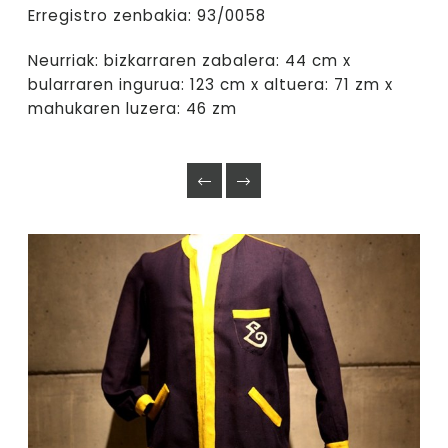
Erregistro zenbakia: 93/0058
Neurriak: bizkarraren zabalera: 44 cm x
bularraren ingurua: 123 cm x altuera: 71 zm x
mahukaren luzera: 46 zm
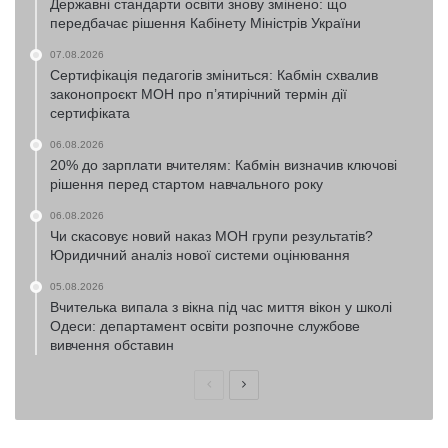
Державні стандарти освіти знову змінено: що
передбачає рішення Кабінету Міністрів України
07.08.2026
Сертифікація педагогів зміниться: Кабмін схвалив
законопроєкт МОН про п’ятирічний термін дії
сертифіката
06.08.2026
20% до зарплати вчителям: Кабмін визначив ключові
рішення перед стартом навчального року
06.08.2026
Чи скасовує новий наказ МОН групи результатів?
Юридичний аналіз нової системи оцінювання
05.08.2026
Вчителька випала з вікна під час миття вікон у школі
Одеси: департамент освіти розпочне службове
вивчення обставин
Попередня
Наступна
сторінка
сторінка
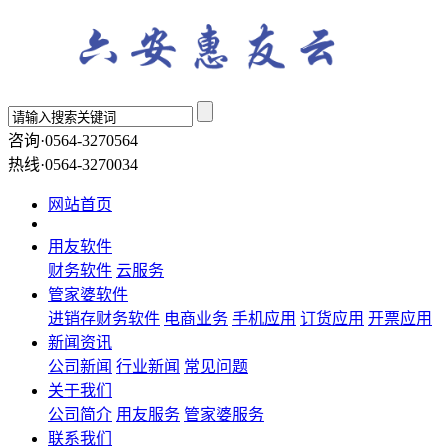
咨询·0564-3270564
热线·0564-3270034
网站首页
用友软件
财务软件
云服务
管家婆软件
进销存财务软件
电商业务
手机应用
订货应用
开票应用
新闻资讯
公司新闻
行业新闻
常见问题
关于我们
公司简介
用友服务
管家婆服务
联系我们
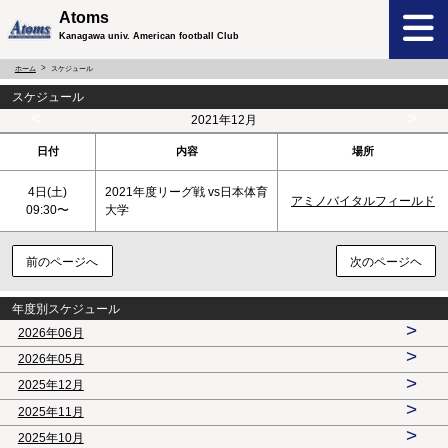
Atoms
Kanagawa univ. American football Club
ホーム
スケジュール
スケジュール
<
>
2021年12月
日付
内容
場所
4日(
土
)
2021年度リーグ戦 vs日本体育
アミノバイタルフィールド
09:30〜
大学
前のページへ
次のページヘ
年度別スケジュール
>
2026年06月
>
2026年05月
>
2025年12月
>
2025年11月
>
2025年10月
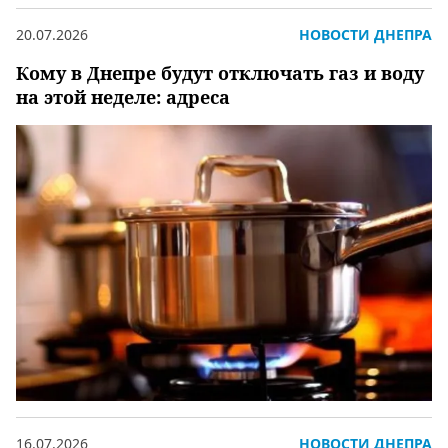
20.07.2026
НОВОСТИ ДНЕПРА
Кому в Днепре будут отключать газ и воду
на этой неделе: адреса
16.07.2026
НОВОСТИ ДНЕПРА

━━━━━━━━━━━━━━━━━━━━━━━━━━━━━━

What is required
Give the tally of lines in the listing above that contain the string "Кабмін", with nothing besides it.

Exercise solution
2